En cualquier caso, el miedo es el mecanismo de control social más viejo de la historia. Y no por vetusto está pasado de moda. La semana pasada, PP, Ciudadanos y el recién llegado Vox apelaron al discurso del miedo, forzando el imaginario del riesgo y la inseguridad ante una hipotética “ruptura de España” para provocar lo mismo que nos explicaba Hobbes: que el pueblo demande orden y seguridad a costa de lo que sea. Las tres derechas convocaron la movilización buscando activar ese dispositivo del miedo que tan buenos resultados les dio en otros momentos de nuestra historia reciente. El problema es que el miedo tiene que tener atisbos de verdad para hacerse operativo. Incluso aunque compartamos la controvertida hipótesis de que el mero hecho de un miedo efectivo despertará a súbditos sumisos, aun en ese caso, el miedo tiene que ser real, material, de los que tocan y desvelan para funcionar.
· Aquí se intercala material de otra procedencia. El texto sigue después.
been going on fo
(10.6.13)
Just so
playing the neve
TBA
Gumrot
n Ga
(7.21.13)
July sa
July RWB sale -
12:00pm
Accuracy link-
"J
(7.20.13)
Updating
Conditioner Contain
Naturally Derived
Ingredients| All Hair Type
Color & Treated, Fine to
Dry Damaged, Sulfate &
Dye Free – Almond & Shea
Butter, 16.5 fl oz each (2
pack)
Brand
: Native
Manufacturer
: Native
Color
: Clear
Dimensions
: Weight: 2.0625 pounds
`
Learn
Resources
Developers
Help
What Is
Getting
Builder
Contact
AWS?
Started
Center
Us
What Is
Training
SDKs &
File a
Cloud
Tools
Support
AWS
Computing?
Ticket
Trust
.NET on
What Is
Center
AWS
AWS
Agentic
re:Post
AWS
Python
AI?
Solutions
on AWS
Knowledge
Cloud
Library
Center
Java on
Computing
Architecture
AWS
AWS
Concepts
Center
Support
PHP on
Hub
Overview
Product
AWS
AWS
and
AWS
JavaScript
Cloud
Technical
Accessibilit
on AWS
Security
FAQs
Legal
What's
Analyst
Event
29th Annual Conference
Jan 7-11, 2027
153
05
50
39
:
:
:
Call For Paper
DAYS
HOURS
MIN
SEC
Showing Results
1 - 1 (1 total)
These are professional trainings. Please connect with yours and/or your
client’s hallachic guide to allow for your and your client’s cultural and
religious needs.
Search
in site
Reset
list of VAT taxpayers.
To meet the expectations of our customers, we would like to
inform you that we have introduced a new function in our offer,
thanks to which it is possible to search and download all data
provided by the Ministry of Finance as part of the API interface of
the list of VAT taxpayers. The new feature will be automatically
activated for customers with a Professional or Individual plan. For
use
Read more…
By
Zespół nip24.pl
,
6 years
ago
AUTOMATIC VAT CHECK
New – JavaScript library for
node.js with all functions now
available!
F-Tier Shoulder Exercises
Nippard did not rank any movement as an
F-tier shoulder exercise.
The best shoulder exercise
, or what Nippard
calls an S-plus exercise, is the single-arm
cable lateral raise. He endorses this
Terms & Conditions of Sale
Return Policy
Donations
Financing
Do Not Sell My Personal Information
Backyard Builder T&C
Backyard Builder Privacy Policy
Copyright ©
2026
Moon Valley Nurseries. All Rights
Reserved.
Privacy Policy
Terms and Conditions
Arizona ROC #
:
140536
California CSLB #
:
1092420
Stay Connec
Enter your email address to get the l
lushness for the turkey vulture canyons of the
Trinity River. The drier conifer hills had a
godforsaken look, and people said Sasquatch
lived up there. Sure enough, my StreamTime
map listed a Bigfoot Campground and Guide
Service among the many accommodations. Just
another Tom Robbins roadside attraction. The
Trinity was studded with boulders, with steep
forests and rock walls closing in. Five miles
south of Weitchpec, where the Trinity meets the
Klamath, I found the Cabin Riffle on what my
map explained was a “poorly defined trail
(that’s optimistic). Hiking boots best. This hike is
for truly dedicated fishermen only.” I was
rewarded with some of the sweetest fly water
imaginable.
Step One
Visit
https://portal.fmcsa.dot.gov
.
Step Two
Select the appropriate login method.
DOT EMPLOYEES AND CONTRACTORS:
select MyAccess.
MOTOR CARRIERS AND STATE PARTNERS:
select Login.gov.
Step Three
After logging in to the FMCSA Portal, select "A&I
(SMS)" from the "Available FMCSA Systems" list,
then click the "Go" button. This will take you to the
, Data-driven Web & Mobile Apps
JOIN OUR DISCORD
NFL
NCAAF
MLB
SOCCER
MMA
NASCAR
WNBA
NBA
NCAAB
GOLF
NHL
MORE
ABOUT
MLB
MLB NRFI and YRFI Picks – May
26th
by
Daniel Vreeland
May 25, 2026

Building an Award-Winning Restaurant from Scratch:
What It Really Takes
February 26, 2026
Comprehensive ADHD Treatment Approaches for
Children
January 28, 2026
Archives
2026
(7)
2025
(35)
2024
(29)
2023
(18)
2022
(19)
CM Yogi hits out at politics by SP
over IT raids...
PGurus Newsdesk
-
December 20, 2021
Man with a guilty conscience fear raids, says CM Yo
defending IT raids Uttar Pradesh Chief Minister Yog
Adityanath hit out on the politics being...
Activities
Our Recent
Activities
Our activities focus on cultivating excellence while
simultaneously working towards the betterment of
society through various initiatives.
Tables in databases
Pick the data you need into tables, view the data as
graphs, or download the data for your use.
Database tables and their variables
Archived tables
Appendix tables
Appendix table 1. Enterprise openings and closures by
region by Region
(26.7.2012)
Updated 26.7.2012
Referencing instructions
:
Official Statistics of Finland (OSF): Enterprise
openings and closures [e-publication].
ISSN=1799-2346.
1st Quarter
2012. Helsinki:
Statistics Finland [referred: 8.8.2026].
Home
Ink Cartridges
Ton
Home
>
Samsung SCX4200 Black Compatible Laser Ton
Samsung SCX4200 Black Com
Y por desgracia el miedo a perder la llamada unidad no es tan potente como el miedo a perder la vida. Así que sólo una minoría, una cuarta parte que en el 8M, o que en la Marcha del cambio, se sintió interpelado por ese temor. Proporción insuficiente para dar la vuelta a un contrato social.
Pero quizás no fue sólo la falta de miedo efectivo la que no estuvo presente el domingo pasado en Madrid. Enfrentemos a Hobbes a su peor enemigo, el filósofo Jacques Rousseau que da la vuelta como un calcetín a esta idea de una humanidad movida por el miedo. ¿Y si no es el medio sino la esperanza por un futuro compartido lo que nos mueve a estar juntos? ¿Y si es la alegría por una voluntad común la que llena las calles y condiciona nuevos contratos sociales? No fue el odio el que sacó a toda una generación a las plazas en Mayo del 2011. No era miedo lo que teníamos, ni tampoco simplemente rabia. Teníamos la certeza compartida de que España merecía algo mejor, y eso sin duda es un tipo de esperanza compartida que se manifestaba en la alegría en las plazas. Tampoco es miedo lo que alimentó el 8M el año pasado, al revés, precisamente gritábamos que ya no teníamos más miedo, que sabíamos que el futuro sería feminista o no sería.
Son las certezas de que algo mejor es posible la que alimentaron nuestras plazas. Plazas que se abarrotan de risas y de cánticos y no de insultos y de miedo. Podrán tumbar presupuestos, condicionar noticiarios, llenar balcones pero nunca nos podrán robar nuestras plazas.